Géraldine Van der Auwera, 101 Genomes consultant and author of “Genomics in the Cloud”.
Géraldine Van der Auwera is a talented researcher from Brussels. She lives in the USA, where she worked for many years at the Broad Institute (co-created by MIT and Harvard University). She is the author of one of the very first books devoted to the alliance between the Cloud and genomics, and helped set up the “Terra” platform. She has been lending her expertise to the Global Alliance for Genomics and Health (GA4GH) and the 101 Genomes Foundation since 2020. Ludivine interviewed her during one of her rare visits to Brussels to try and shed some light on Géraldine’s unique expertise and what she brings to 101 Genomes.
Ludivine: Hello Géraldine, would you like to introduce yourself?
Géraldine: I trained as a microbiologist, and switched to human genomics after a post-doctorate in microbial genetics. I worked for ten years at the Broad Institute of MIT and Harvard, a genomics research institute in Boston, USA. Here, I was mainly responsible for providing technical and scientific support to researchers using certain bioinformatics tools made available to the scientific community by the Broad Institute. I’m currently a freelance consultant in bioinformatics and scientific communication. As an additional activity, I co-direct the Large-Scale Genomics Workstream of the
Global Alliance for Genomics and Health
(GA4GH), an international organization developing technical standards and regulatory frameworks to promote the responsible sharing of genomic data.
L.: Can you explain your role in the 101 Genomes Foundation and why you decided to get involved in 2020?

G. : You and Romain contacted me with questions about the Broad Institute’s large-scale genomic studies, and the migration to the cloud of genomic data analysis and sharing systems, which play a key role in the implementation of such studies. I was both touched by their family history and impressed by their approach to creating the Foundation, which made me want to lend them a hand. I play an advisory role, mainly in the development of the cloud infrastructure to support the scientific aims of the project.
L.: You wrote “Genomics in Cloud”. This is one of the first books devoted to using the Cloud to preserve and study the genome. Can you tell us a little more about the book?
G. The book Genomics in the Cloud, published by O’Reilly Media in 2020offers both a theoretical and practical introduction to the analysis methods used in human genomics, focusing primarily on data processing and variant identification from sequencing data, using cloud infrastructure.
My co-author, Brian O’Connor, and I designed this book based on our shared experience at the intersection of genomics and computer technology.

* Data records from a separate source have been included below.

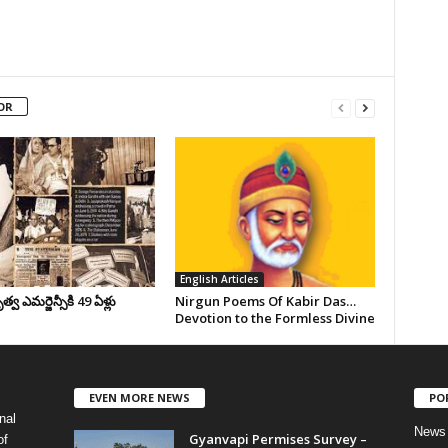
OR
English Articles
వ ఎమర్జెన్సీకి 49 ఏళ్లు
Nirgun Poems Of Kabir Das…
Devotion to the Formless Divine
EVEN MORE NEWS
PO
nal
News
Gyanvapi Permises Survey –
of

It’s a highly interdisciplinary field, bringing together specialists in biology and medicine, who generally have very little computer science training in their background, and technologists, programmers and other IT infrastructure professionals, who find themselves confronted with particularly complex scientific concepts and vocabularies.
Our book offers readers the chance to upgrade their technical and scientific knowledge through practical exercises, with very few prerequisites, with the aim of making human genomics more accessible.
L.: You put a lot of work into developing “Terra”. Why do you think 101 Genomes is a good candidate to join “Terra on Azure”?
G. One of the major difficulties encountered by rare disease research associations is the fragmentation of genomic data sources. Many studies are based on relatively small numbers of patients, too small to be able to use the large-scale analysis techniques needed to examine complex genetic mechanisms in a statistically robust way.
The solution to this problem is to federate data from multiple studies. The Terra platform has been designed to enable such data federation within an open-source scientific ecosystem that promotes scientific collaboration while protecting data security and ownership.

101 Genomes is an excellent example of a project that can benefit from such a platform to achieve its scientific goals without having to take on the development and operation of a complete infrastructure. Having already set up a data lake on Microsoft’s Azure cloud, the F101G will soon be able to connect its data lake to Terra on Azure, enabling research teams to analyze this data collaboratively via Terra. As other groups migrate their data to this data federation ecosystem, these analyses will gain in statistical power and push forward our understanding of the biological mechanisms involved.
L.: Is there anything else you’d like to add?
G. I think it’s important to remember that human genomics is coming back,
ultimately
to humanity’s global biological heritage. This has ethical implications, but also very practical ones: we can only achieve sufficient understanding of the human genome if we have sufficient representation of populations around the world. That’s why it’s essential to work towards in-depth international collaboration, as the Global Alliance for Genomics and Health. It’s an effort that requires the participation of stakeholders from all walks of life – researchers, doctors, technologists, forensic scientists, politicians, as well as patient associations and even the general public.